Fury swept through the streets of Paris on Friday as angry protesters disrupted traffic and torched cars and barricades as a controversial bill to raise the retirement age passed without a vote by Parliament.
Several cars were set on fire in Paris and other French cities in the evening during demonstrations involving several thousand people. Unions mobilized workers to briefly block a Paris ring road.
Angry critics, political opponents and unions across France have all lambasted President Emmanuel Macron for his decision to pass the bill raising the retirement age from 62 to 64 through the legislature.
Opposition parties are expected to begin procedures later today for a vote of no confidence in the government led by Prime Minister Elisabeth Borne.
The vote would likely take place early next week.
A barricade burns as protesters block traffic on the Paris ring road in the morning to distribute leaflets against the French government’s pension reform
A cyclist drives past full rubbish bins in Paris’ 2nd arrondissement as garbage collectors strike against pension reform, leaving many of the capital’s streets filled with stinky rubbish
People wave flags of the General Confederation of Trade Unions (CGT) as they block traffic on the Paris ring road
Macron on Thursday ordered Borne to exercise special constitutional power to push the wildly unpopular pensions bill without a vote in the National Assembly, the lower house of France’s parliament.
His calculated risk infuriated opposition lawmakers, many citizens and unions.
The French are deeply attached to maintaining the legal retirement age at 62, which is among the lowest in European countries.
More than eight in 10 people are unhappy with the government’s decision to skip a vote in parliament, and 65% want strikes and protests to continue, according to a Toluna Harris Interactive poll for RTL radio.
On Thursday, thousands of people gathered to protest Thursday at Place de la Concorde, which faces the National Assembly building.
At nightfall, the police charged the demonstrators in waves to clear the square.
Small groups then moved through nearby streets in the chic Champs-Élysées district, setting street fires.
Similar scenes were repeated in many other cities, from Rennes and Nantes in eastern France to Lyon and the southern port city of Marseille, where shop windows and bank facades were smashed, the authorities reported. local French media.
The Eiffel Tower is seen as protesters set fires as clashes take place with riot police during a demonstration against the French government’s plan to raise the legal retirement age
Protesters set fires as clashes take place with riot police during a demonstration against plans to raise the retirement age
The demonstration in Paris takes place at Place de la Concorde, following the use of Article 49.3 to validate the government’s pension reform
Protesters sing against the French government during demonstrations in Place de la Concorde
Clashes take place during a demonstration against the French government’s plan to raise the legal retirement age in Paris
French Interior Minister Gérald Darmanin told RTL radio on Friday that 310 people had been arrested overnight.

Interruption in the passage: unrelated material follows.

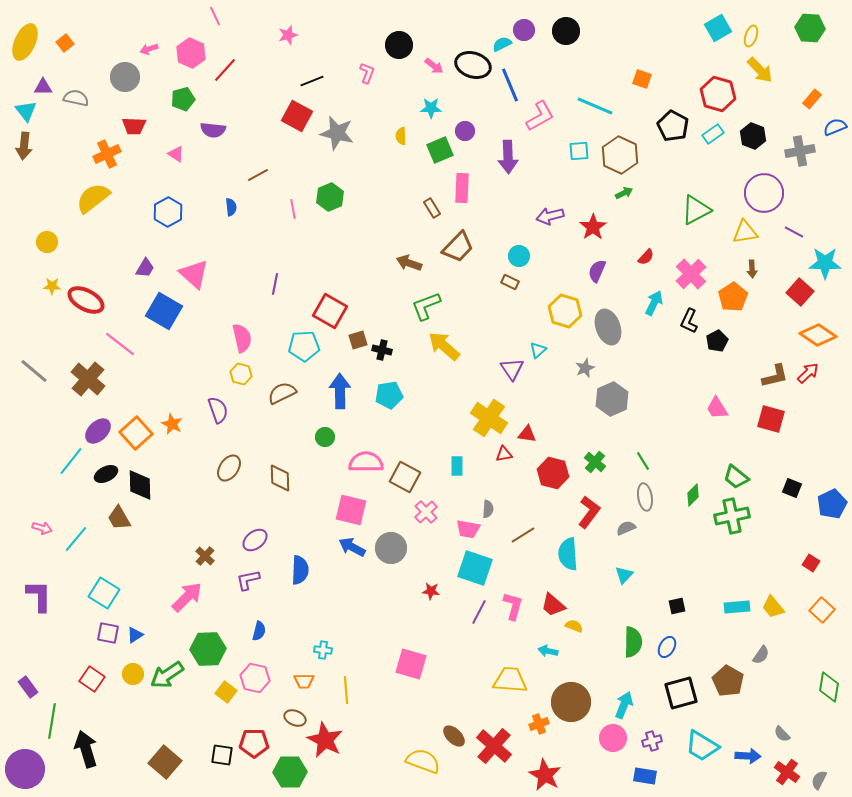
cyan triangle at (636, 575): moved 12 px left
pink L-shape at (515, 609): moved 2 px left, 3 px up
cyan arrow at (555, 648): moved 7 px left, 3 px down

A total of 258 of the arrests took place in Paris, according to Darmanin.
Unions that had staged strikes and marches against an increase in the retirement age said more rallies and protest marches would take place in the coming days.

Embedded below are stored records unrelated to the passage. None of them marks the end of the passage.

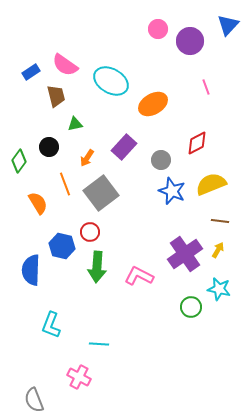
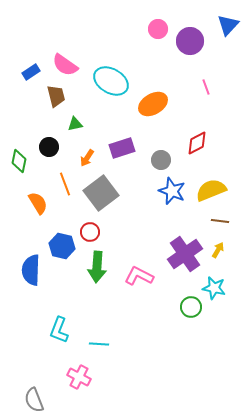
purple rectangle: moved 2 px left, 1 px down; rotated 30 degrees clockwise
green diamond: rotated 25 degrees counterclockwise
yellow semicircle: moved 6 px down
cyan star: moved 5 px left, 1 px up
cyan L-shape: moved 8 px right, 5 px down
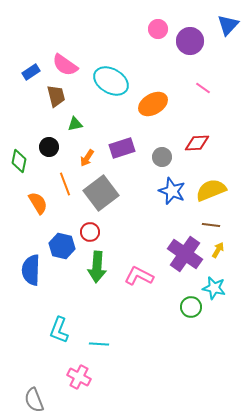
pink line: moved 3 px left, 1 px down; rotated 35 degrees counterclockwise
red diamond: rotated 25 degrees clockwise
gray circle: moved 1 px right, 3 px up
brown line: moved 9 px left, 4 px down
purple cross: rotated 20 degrees counterclockwise
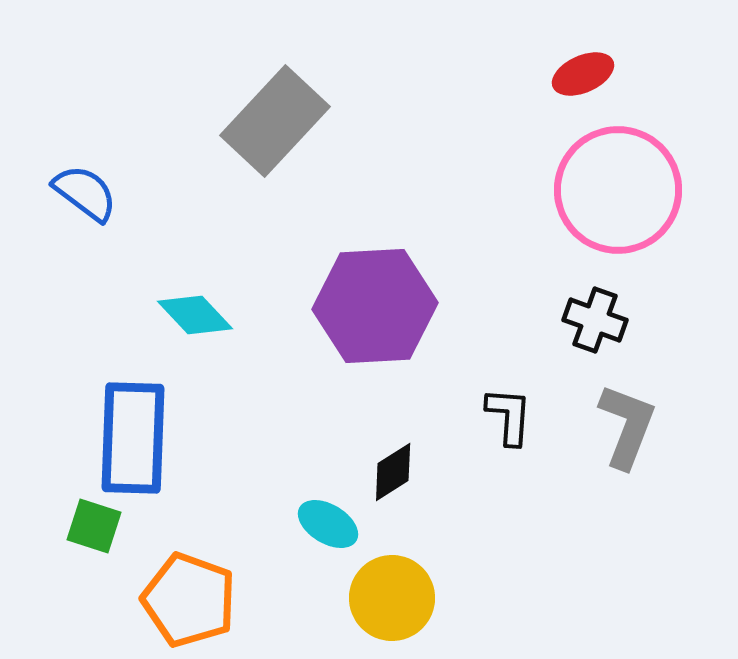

“This pension reform is brutal, unfair, unjustified for the working world,” they said.
Macron has made proposed changes to pensions the top priority of his second term, arguing that reform is needed to make the French economy more competitive and prevent the pension system from sliding into deficit. France, like many wealthy countries, faces lower birth rates and longer life expectancies.
Macron decided to invoke the special power during a Cabinet meeting minutes before a scheduled vote in the National Assembly, where the legislation had no guarantee of winning majority support. The Senate passed the bill earlier Thursday.
Demonstrators take part in a demonstration against the French government’s plan to raise the legal retirement age
Protesters set fires as clashes take place with riot police during a demonstration
Riot police advance as clashes take place at a protest in Paris last night
CGT trade unionists light flares on the ring road as they block traffic in protest
Opposition MPs called on the government to step down. If the expected motion of no confidence is adopted, which requires the approval of more than half of the Assembly, it would be a first since 1962 and would force the government to resign. It would also mean the end of Macron’s pension reform plan.
Macron could renew Borne if he wishes, and a new Cabinet would be appointed. If the motion is not accepted, the Pension Bill will be deemed passed.
Addressing the protests, hard left leader Jean-Luc Mélenchon said: “Something fundamental happened, and that is that, immediately, spontaneous mobilizations took place all over the country.”
“It goes without saying that I encourage them, I think that’s where it’s at.”